◆ **Exercise requirements**: Gather every line in the records below that contains the string "handboek", and copy each such line in full. Matching is case-sensitive.

◆ **Records supplied**:
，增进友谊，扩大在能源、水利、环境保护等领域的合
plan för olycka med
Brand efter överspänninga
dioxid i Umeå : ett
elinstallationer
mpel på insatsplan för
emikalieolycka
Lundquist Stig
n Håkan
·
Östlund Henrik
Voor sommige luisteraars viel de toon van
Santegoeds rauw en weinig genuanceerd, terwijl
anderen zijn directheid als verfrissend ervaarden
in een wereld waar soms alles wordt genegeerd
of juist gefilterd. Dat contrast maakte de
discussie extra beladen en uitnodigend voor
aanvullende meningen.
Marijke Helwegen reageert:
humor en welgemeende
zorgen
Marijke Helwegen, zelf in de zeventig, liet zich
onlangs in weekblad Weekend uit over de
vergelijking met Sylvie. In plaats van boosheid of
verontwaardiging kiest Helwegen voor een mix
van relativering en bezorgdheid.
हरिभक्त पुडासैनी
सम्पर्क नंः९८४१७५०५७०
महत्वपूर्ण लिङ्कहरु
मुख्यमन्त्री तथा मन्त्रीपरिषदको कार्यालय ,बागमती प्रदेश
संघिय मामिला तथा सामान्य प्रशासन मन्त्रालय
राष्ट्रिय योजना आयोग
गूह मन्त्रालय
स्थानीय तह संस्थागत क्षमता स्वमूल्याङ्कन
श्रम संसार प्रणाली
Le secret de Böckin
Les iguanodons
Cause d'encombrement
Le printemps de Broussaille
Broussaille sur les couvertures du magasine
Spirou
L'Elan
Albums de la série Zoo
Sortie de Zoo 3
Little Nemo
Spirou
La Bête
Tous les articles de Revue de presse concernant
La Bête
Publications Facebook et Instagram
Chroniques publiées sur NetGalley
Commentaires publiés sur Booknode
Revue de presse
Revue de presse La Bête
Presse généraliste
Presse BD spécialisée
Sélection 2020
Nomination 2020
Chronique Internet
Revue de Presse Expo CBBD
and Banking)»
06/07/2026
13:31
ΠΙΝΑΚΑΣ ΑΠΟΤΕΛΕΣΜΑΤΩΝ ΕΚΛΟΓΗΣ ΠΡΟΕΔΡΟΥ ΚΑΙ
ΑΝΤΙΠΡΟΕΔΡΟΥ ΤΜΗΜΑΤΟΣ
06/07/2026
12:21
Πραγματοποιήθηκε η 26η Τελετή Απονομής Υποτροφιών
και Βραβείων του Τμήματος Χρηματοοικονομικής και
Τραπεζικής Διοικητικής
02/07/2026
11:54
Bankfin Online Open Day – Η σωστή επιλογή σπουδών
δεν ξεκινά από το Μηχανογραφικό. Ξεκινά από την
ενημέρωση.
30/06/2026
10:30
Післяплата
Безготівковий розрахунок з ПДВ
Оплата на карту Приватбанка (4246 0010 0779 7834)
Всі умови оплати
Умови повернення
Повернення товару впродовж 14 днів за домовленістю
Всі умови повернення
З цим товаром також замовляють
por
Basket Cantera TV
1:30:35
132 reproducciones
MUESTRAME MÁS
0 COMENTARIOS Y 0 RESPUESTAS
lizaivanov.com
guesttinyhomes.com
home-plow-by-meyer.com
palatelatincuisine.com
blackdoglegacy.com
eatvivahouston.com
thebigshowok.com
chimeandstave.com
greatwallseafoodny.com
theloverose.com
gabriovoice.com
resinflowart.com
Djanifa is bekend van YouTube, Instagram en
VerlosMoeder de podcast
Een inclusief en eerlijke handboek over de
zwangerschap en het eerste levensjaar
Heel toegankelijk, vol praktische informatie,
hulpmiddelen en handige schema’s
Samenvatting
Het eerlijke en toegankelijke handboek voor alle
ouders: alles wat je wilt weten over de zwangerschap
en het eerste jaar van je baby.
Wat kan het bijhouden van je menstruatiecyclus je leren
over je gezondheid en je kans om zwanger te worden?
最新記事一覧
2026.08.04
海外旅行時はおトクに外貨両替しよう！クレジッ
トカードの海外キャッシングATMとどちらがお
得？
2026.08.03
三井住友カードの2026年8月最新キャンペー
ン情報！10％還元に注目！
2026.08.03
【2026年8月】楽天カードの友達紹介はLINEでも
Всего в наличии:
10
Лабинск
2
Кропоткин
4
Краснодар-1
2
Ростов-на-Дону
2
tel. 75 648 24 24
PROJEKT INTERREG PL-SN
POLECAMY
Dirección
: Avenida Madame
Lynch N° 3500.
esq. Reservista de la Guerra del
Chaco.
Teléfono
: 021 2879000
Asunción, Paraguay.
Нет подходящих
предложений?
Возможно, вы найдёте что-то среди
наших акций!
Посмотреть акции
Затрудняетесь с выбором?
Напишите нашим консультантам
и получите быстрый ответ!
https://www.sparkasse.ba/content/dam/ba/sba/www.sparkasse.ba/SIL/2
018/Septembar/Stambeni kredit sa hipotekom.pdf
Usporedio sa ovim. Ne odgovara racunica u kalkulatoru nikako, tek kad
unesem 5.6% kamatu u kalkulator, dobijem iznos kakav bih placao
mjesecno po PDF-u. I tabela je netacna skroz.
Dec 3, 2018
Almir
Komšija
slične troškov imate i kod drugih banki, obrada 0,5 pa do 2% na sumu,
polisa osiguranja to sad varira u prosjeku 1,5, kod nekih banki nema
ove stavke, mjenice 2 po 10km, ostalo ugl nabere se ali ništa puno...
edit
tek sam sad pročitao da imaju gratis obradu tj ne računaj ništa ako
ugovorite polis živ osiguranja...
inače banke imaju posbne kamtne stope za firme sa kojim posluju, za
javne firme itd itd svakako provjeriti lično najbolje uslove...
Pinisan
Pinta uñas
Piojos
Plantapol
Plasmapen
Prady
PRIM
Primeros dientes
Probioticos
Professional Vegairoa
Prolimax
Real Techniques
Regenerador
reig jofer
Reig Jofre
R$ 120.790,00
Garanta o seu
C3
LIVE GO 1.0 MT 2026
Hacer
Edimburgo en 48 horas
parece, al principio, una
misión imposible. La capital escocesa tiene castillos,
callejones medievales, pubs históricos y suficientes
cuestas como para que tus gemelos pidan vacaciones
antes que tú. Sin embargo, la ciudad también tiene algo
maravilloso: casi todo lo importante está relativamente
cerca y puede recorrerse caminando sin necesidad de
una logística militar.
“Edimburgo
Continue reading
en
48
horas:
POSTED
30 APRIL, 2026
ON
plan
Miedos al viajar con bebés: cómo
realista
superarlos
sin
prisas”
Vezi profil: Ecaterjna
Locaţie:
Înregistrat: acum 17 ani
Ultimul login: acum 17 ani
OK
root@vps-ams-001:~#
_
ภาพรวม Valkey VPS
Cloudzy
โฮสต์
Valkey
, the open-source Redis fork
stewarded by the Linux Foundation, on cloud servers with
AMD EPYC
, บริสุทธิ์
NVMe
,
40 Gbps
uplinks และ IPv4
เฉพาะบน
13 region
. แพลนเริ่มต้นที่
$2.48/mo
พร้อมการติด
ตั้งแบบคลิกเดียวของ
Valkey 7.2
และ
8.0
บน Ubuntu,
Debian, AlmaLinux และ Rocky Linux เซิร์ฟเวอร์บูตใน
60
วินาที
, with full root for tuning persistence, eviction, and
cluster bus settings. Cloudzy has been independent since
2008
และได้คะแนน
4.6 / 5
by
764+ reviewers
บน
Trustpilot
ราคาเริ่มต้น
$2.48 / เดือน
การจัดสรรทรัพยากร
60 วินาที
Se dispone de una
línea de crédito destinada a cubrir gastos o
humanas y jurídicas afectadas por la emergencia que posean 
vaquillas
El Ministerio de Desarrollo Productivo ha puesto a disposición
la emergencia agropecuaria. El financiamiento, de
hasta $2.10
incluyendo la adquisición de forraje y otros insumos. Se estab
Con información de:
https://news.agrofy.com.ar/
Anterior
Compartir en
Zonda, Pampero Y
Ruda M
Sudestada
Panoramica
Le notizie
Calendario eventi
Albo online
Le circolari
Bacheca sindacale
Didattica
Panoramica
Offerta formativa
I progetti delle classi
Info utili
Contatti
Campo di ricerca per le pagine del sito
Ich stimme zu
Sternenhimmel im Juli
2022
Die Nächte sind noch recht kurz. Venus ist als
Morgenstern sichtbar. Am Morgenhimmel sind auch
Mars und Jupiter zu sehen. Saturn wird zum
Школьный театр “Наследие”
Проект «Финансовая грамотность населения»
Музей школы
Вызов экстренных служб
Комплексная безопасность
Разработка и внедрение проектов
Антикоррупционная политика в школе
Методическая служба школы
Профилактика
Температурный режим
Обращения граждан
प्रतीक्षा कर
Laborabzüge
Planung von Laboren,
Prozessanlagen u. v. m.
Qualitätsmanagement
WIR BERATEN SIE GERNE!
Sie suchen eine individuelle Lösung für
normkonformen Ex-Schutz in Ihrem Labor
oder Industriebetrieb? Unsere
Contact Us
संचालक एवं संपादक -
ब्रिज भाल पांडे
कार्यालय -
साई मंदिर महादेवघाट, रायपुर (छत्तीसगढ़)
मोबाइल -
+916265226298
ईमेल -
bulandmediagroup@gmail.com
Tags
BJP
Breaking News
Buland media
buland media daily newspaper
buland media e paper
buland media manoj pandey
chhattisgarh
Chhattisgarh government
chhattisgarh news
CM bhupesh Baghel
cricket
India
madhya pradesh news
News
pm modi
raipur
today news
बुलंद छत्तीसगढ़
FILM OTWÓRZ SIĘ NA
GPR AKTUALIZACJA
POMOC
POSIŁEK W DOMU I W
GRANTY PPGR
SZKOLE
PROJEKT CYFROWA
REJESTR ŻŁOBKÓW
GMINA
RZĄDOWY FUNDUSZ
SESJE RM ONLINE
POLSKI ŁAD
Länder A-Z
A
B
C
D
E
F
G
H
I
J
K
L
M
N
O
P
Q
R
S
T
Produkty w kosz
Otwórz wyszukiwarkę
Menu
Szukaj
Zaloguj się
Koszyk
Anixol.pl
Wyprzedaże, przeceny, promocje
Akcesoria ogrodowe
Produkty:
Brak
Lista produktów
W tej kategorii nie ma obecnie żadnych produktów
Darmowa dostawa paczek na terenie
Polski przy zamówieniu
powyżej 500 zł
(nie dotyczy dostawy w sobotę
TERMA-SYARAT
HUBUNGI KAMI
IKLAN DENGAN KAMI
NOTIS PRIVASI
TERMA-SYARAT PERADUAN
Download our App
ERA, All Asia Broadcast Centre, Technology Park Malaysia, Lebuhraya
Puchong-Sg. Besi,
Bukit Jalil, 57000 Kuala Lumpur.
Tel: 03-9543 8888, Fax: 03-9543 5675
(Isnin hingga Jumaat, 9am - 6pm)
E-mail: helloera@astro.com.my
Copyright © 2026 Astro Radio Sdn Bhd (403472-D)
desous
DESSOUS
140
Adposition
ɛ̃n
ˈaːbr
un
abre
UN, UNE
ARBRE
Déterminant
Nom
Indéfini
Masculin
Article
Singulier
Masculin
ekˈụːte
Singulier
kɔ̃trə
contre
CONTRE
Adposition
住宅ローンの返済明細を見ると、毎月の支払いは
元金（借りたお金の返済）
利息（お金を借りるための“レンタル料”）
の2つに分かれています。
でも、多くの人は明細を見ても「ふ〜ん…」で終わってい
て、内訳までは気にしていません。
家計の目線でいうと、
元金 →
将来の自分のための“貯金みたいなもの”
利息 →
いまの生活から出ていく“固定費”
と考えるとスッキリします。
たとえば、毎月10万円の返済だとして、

◆ **Result of the task**:
Een inclusief en eerlijke handboek over de
Het eerlijke en toegankelijke handboek voor alle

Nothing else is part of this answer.